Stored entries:
★ ★ ★

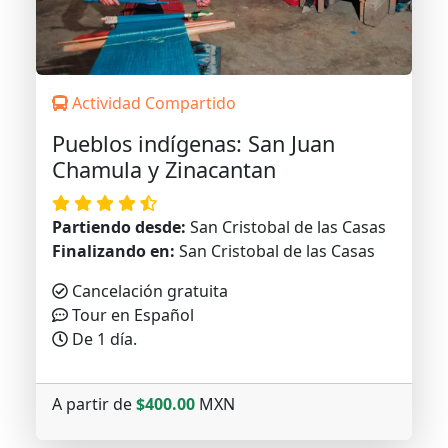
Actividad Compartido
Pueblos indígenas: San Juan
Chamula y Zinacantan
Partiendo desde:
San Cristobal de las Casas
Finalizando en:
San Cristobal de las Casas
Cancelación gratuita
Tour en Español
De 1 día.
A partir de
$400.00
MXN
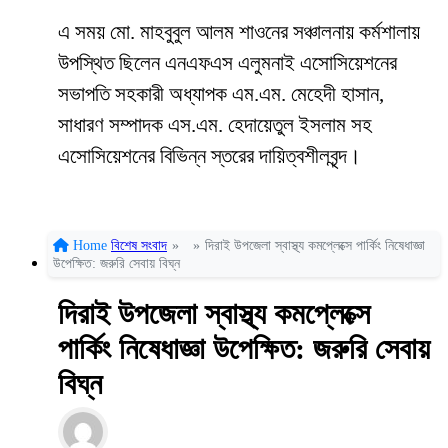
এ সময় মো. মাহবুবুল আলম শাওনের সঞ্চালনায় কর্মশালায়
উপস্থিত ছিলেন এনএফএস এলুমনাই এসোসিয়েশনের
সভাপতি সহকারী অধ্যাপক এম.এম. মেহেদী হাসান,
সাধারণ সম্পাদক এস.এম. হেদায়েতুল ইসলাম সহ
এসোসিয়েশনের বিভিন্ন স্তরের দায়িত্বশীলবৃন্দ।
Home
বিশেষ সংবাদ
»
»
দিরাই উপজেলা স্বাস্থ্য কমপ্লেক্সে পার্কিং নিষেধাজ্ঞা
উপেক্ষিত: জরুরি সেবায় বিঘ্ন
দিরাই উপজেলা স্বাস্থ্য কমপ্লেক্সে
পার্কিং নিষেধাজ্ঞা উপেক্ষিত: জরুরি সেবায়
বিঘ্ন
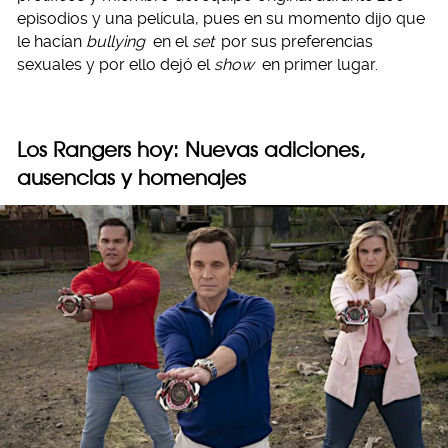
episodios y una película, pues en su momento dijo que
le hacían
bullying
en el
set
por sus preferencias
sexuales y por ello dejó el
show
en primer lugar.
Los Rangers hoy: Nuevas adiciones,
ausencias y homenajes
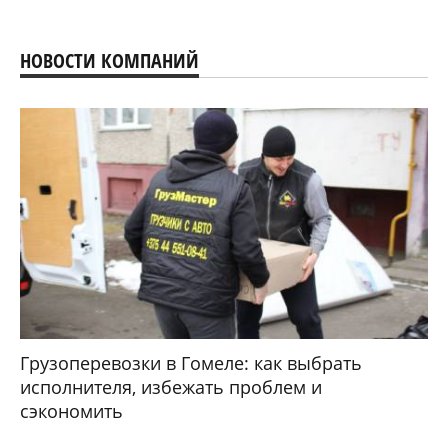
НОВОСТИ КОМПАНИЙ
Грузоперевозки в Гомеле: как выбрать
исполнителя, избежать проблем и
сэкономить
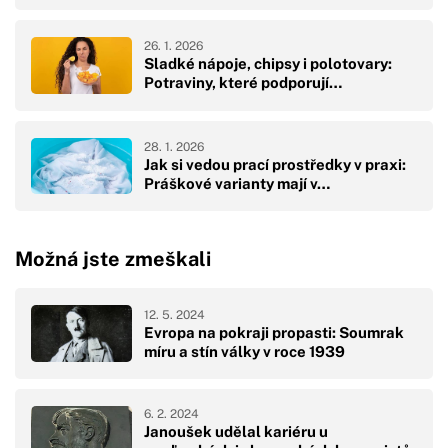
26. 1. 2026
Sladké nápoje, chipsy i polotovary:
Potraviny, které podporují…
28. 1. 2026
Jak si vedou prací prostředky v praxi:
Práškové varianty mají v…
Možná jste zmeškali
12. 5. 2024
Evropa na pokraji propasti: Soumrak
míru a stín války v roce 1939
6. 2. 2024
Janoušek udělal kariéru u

★ ★ ★

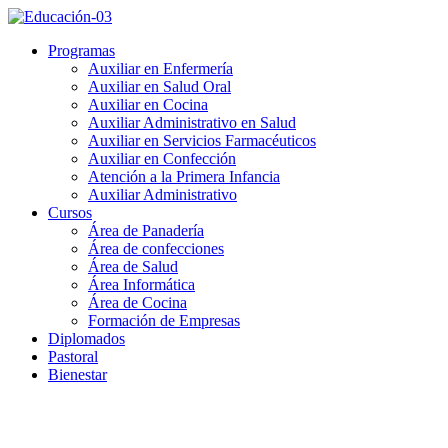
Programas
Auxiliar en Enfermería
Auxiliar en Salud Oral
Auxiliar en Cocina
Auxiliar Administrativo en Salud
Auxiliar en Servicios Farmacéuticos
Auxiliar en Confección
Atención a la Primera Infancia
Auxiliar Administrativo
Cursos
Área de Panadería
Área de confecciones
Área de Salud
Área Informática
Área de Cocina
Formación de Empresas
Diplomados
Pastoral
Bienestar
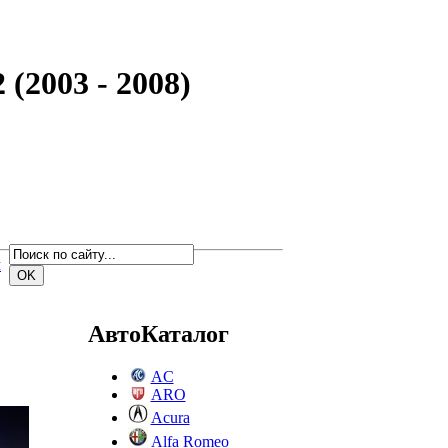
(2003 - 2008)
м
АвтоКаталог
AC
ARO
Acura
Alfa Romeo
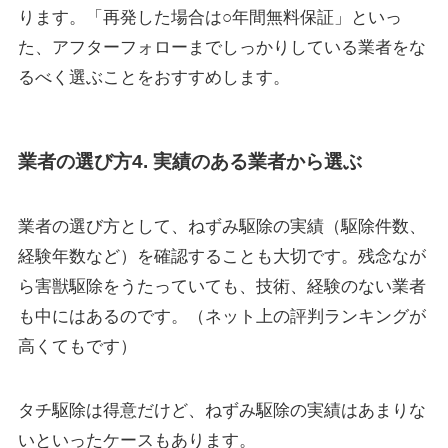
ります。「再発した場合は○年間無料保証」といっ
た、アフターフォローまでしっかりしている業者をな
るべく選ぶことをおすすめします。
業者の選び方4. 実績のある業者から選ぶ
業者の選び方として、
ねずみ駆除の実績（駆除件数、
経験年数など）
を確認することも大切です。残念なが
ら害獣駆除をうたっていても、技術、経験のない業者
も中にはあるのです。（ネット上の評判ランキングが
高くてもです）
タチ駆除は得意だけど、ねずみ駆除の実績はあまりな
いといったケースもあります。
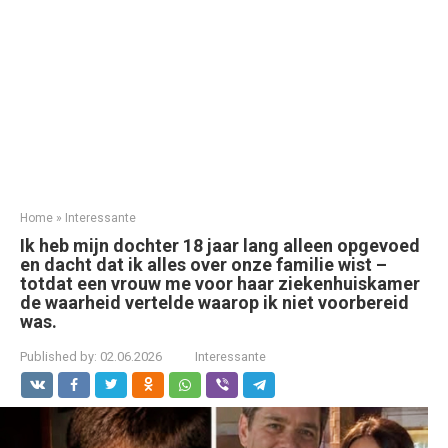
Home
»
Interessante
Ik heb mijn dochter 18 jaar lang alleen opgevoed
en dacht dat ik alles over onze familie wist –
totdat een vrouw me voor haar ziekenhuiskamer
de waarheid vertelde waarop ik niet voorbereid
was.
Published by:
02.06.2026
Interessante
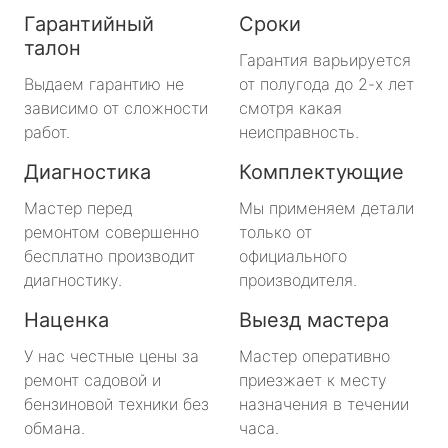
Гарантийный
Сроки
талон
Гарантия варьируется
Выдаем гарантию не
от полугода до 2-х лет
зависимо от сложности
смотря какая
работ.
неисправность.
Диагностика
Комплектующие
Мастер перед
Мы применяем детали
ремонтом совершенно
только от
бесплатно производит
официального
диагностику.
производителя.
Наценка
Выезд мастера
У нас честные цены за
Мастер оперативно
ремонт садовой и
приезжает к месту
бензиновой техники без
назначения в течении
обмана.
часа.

★ ★ ★

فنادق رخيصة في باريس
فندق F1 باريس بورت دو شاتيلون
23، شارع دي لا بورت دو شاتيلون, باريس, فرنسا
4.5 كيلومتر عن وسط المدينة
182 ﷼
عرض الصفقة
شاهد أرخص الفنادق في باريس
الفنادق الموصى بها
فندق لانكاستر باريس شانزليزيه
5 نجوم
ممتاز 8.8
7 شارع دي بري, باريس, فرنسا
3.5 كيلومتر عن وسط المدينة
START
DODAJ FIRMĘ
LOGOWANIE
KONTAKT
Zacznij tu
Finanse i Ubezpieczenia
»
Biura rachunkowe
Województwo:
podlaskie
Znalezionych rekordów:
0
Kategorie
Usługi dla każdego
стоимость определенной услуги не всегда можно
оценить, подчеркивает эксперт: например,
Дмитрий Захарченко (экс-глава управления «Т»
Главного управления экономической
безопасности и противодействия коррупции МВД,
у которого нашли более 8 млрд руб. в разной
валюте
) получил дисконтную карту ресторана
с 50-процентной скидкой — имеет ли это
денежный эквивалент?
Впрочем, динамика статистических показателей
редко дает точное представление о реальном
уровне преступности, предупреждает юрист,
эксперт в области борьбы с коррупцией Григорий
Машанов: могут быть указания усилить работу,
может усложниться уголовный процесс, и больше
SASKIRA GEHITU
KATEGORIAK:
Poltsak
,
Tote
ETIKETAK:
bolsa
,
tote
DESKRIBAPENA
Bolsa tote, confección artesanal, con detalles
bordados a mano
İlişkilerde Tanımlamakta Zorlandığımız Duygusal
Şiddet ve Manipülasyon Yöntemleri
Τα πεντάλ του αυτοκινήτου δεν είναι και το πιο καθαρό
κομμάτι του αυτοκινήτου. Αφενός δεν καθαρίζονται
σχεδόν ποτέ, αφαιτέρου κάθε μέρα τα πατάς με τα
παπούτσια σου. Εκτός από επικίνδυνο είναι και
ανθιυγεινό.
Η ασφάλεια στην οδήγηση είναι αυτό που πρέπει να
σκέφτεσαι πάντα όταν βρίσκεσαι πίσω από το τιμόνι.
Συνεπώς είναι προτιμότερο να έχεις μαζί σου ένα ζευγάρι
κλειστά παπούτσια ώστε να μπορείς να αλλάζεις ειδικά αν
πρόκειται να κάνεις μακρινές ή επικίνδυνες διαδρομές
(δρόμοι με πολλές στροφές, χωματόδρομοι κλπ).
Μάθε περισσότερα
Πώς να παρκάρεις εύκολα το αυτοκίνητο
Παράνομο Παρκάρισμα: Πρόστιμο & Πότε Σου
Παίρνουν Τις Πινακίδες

★ ★ ★

**REQUIRED WORK:** Exactly as written above, retype the lines starting at the one holding "Actividad Compartido" and ending at the one holding "Janoušek udělal kariéru u", both included, but not the pictures.

**WORKED SOLUTION:**
Actividad Compartido
Pueblos indígenas: San Juan
Chamula y Zinacantan
Partiendo desde:
San Cristobal de las Casas
Finalizando en:
San Cristobal de las Casas
Cancelación gratuita
Tour en Español
De 1 día.
A partir de
$400.00
MXN
এ সময় মো. মাহবুবুল আলম শাওনের সঞ্চালনায় কর্মশালায়
উপস্থিত ছিলেন এনএফএস এলুমনাই এসোসিয়েশনের
সভাপতি সহকারী অধ্যাপক এম.এম. মেহেদী হাসান,
সাধারণ সম্পাদক এস.এম. হেদায়েতুল ইসলাম সহ
এসোসিয়েশনের বিভিন্ন স্তরের দায়িত্বশীলবৃন্দ।
Home
বিশেষ সংবাদ
»
»
দিরাই উপজেলা স্বাস্থ্য কমপ্লেক্সে পার্কিং নিষেধাজ্ঞা
উপেক্ষিত: জরুরি সেবায় বিঘ্ন
দিরাই উপজেলা স্বাস্থ্য কমপ্লেক্সে
পার্কিং নিষেধাজ্ঞা উপেক্ষিত: জরুরি সেবায়
বিঘ্ন
episodios y una película, pues en su momento dijo que
le hacían
bullying
en el
set
por sus preferencias
sexuales y por ello dejó el
show
en primer lugar.
Los Rangers hoy: Nuevas adiciones,
ausencias y homenajes
НОВОСТИ КОМПАНИЙ
Грузоперевозки в Гомеле: как выбрать
исполнителя, избежать проблем и
сэкономить
26. 1. 2026
Sladké nápoje, chipsy i polotovary:
Potraviny, které podporují…
28. 1. 2026
Jak si vedou prací prostředky v praxi:
Práškové varianty mají v…
Možná jste zmeškali
12. 5. 2024
Evropa na pokraji propasti: Soumrak
míru a stín války v roce 1939
6. 2. 2024
Janoušek udělal kariéru u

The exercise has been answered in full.